Post- endüstriyel toplumun olumsuz atmosferinden etkilenen sanatçıların çalışmaları şizofrenik bir parçalanmayı ve çözülmeyi işaret eder hale gelmiştir. Öznenin gerilimi beden aracılığıyla kendine yeni bir dil oluşturmuştur. İnsan yaralanabilir, incinir, kırılır haldedir. Bir kahraman yerine bir kurban vardır karşımızda. Vücut artık herhangi bir nesne gibi yok olmanın eşiğindedir.

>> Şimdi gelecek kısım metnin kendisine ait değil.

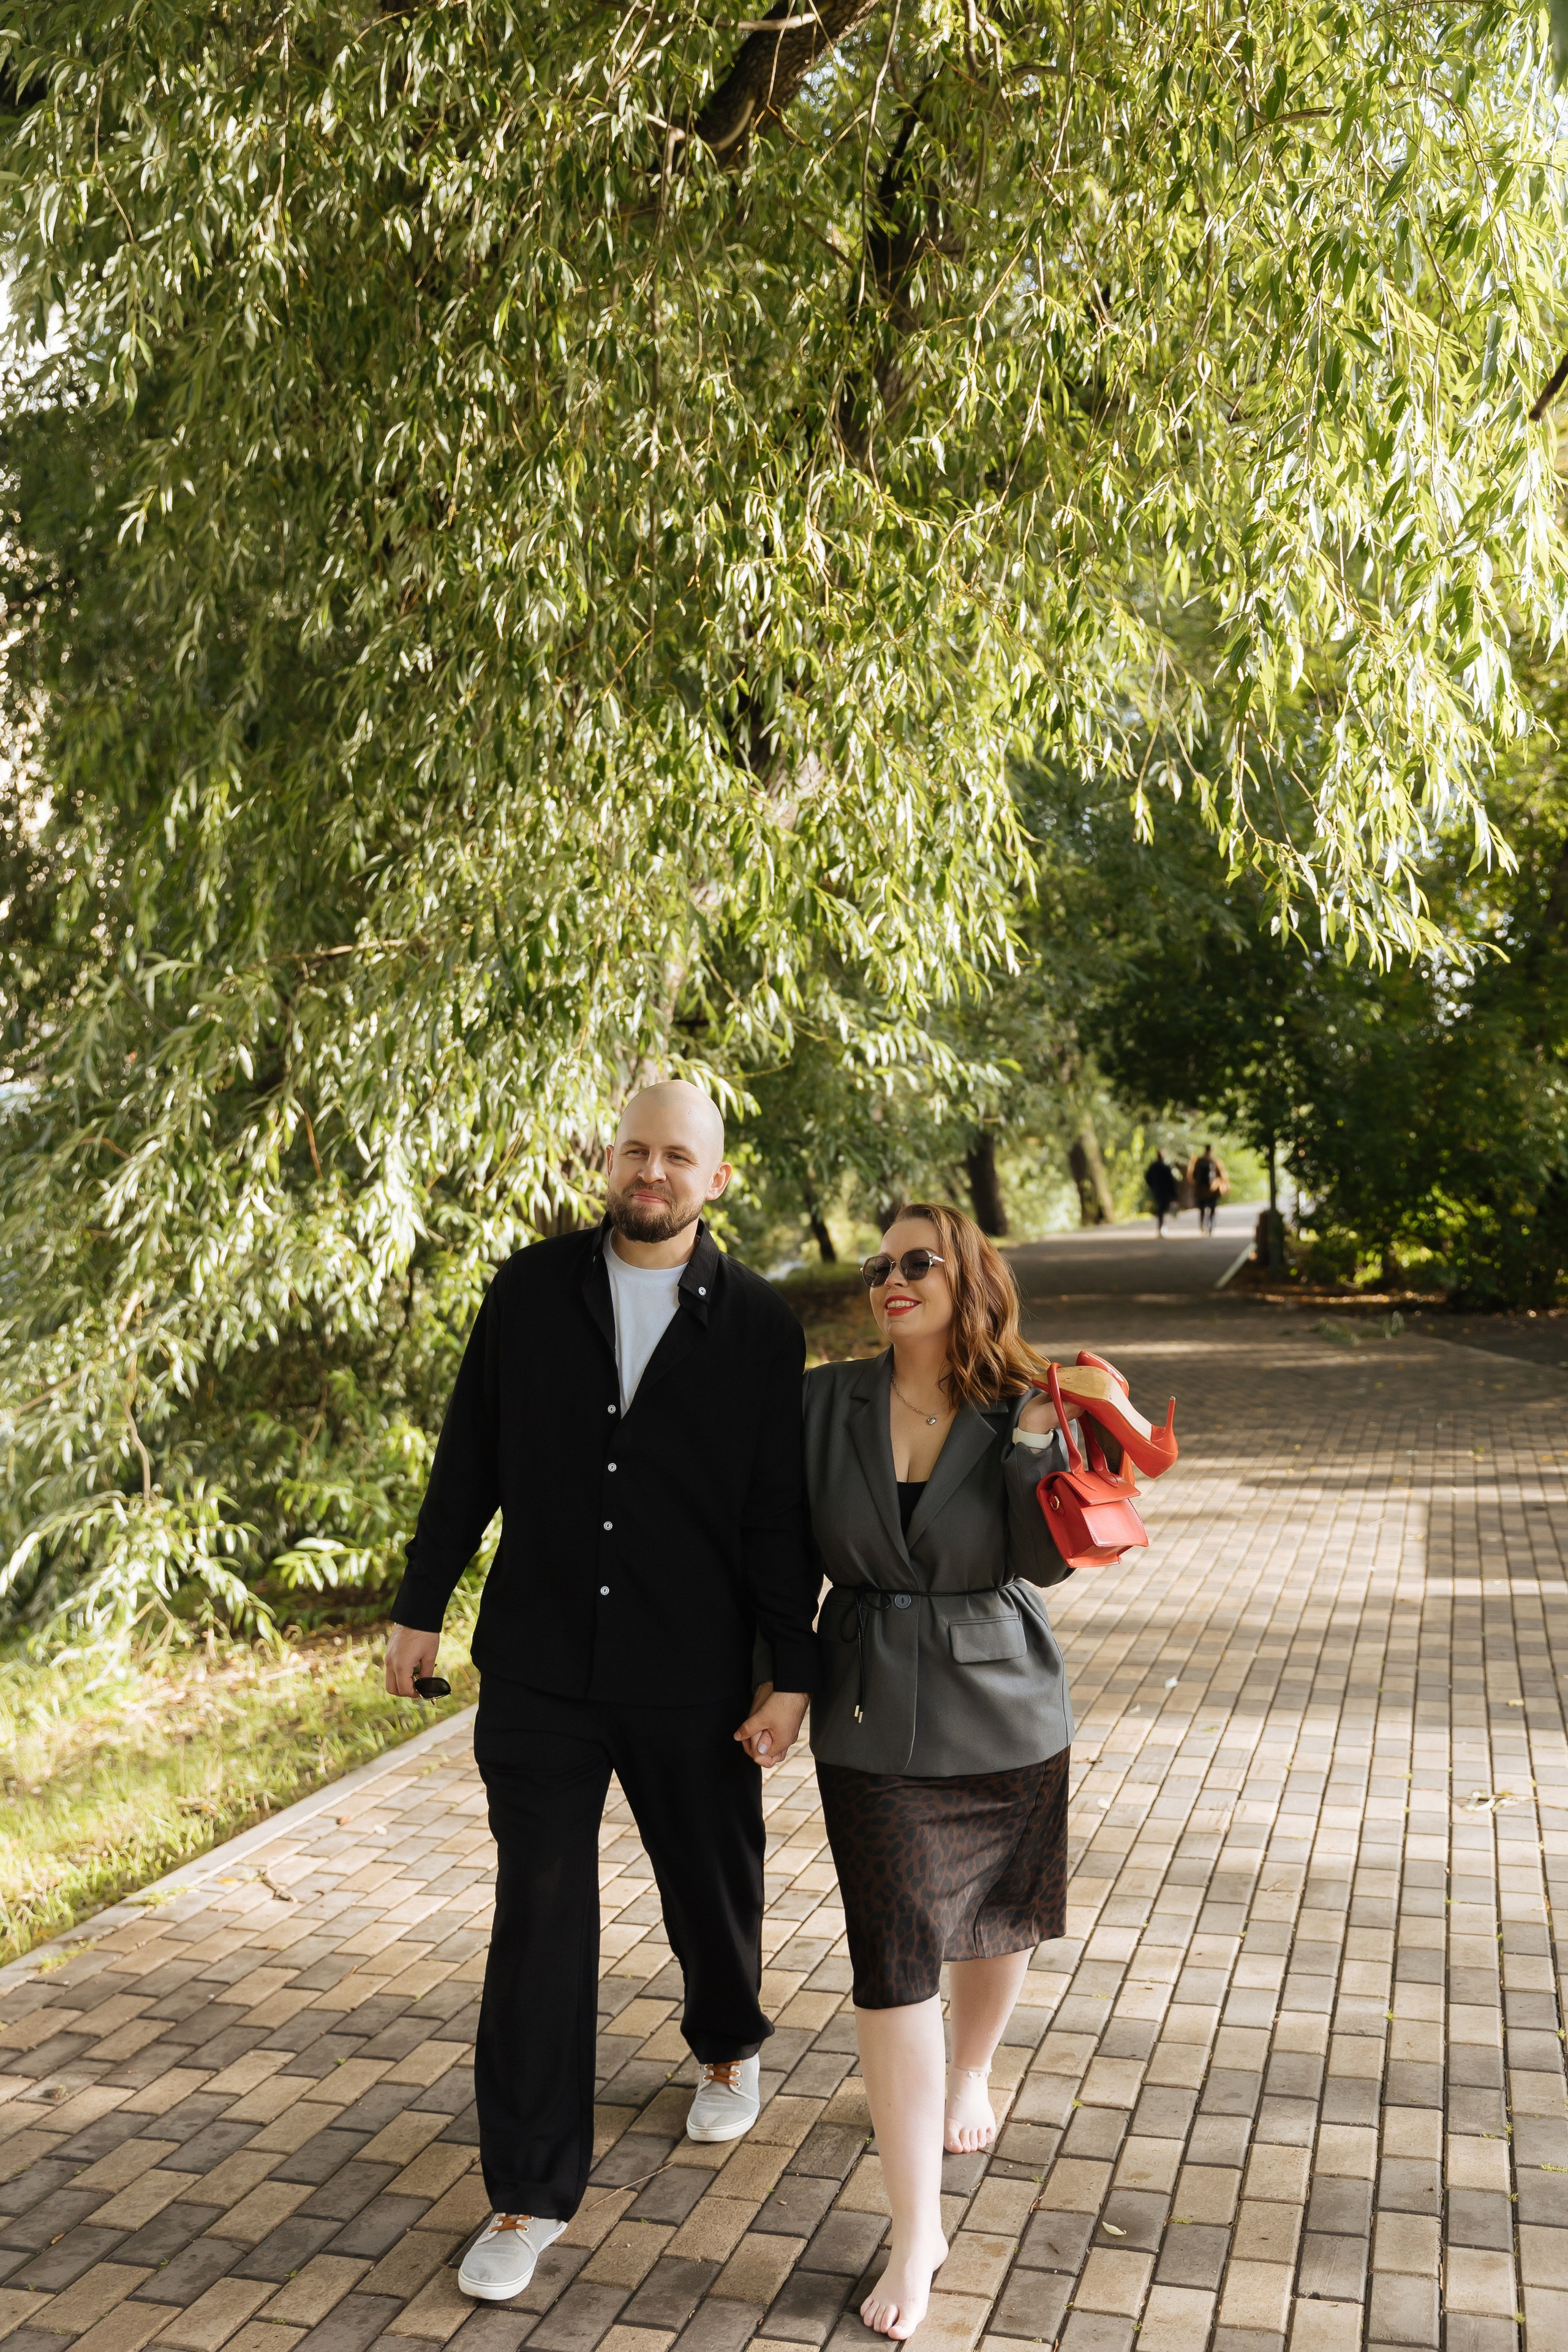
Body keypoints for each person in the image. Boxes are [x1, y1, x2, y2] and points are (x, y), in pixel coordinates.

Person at [385, 1081, 820, 2304]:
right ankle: (525, 2193)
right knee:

1960’lardan sonra kabul gören normlar yerine dışlanan bedensel gerçekliğin altını çizmek isteyen bazı sanatçılar, güzelin yerine iğrenci, idealize edilenin yerine fani yaşamı ele almışlar; izleyicileri tiksindikleri, yok saydıkları ve bastırdıkları şeylerle yüzleştirmeyi istemişlerdir. Hal Foster’ın da belirttiği gibi çağdaş kültürdeki birçok kişiye göre hakikat travmatik veya iğrenç öznede, hastalanmış veya zarar görmüş bedende yatar. Bu beden, hakikate tanık olmanın, iktidara karşı gerekli başarının kazanılmasının önemli ve temel kanıtıdır. Julia Kristeva’nın psikanalitiğe ve sanata katkısı olan iğrenci ele alış biçimi bu yaklaşımların temelini oluşturmuştur. Psikanalist Julia Kristeva’ya göre iğrenç kılan, kirlilik ya da hastalık değil, bir kimliği, sistemi, bir düzeni rahatsız edendir. İğrenç sınırlara, konumlara ve kurallara saygı göstermeyen bir ‘şey’dir. Arada, muğlak ve karışmış olandır. Kristeva, “iğrenç” (abject) olanın sistem tarafından asimile edilemeyen, normalleştirilemeyen dolayısıyla sistemi sarsan ve ona karşı gelen bir yapı olduğunu vurgular.

Hermann Nitsch

Viyana Aksiyonizminin öncülerinden Hermann Nitsch’in Gizemli Tiyatro adını verdiği dini ayinleri andıran aksiyonları, kan, çıplaklık ve şiddet bağlamında bedeni bir yandan kutsar, bir yandan da idealize edilmiş beden fikrine eleştirel bir yaklaşım getirir. Ölüm ve yeniden dirilmeyi işaret eden performanslarında insanın derinliklerine kök salmış şiddeti izleyicilerin tüm duyularıyla deneyimlemesini sağlar.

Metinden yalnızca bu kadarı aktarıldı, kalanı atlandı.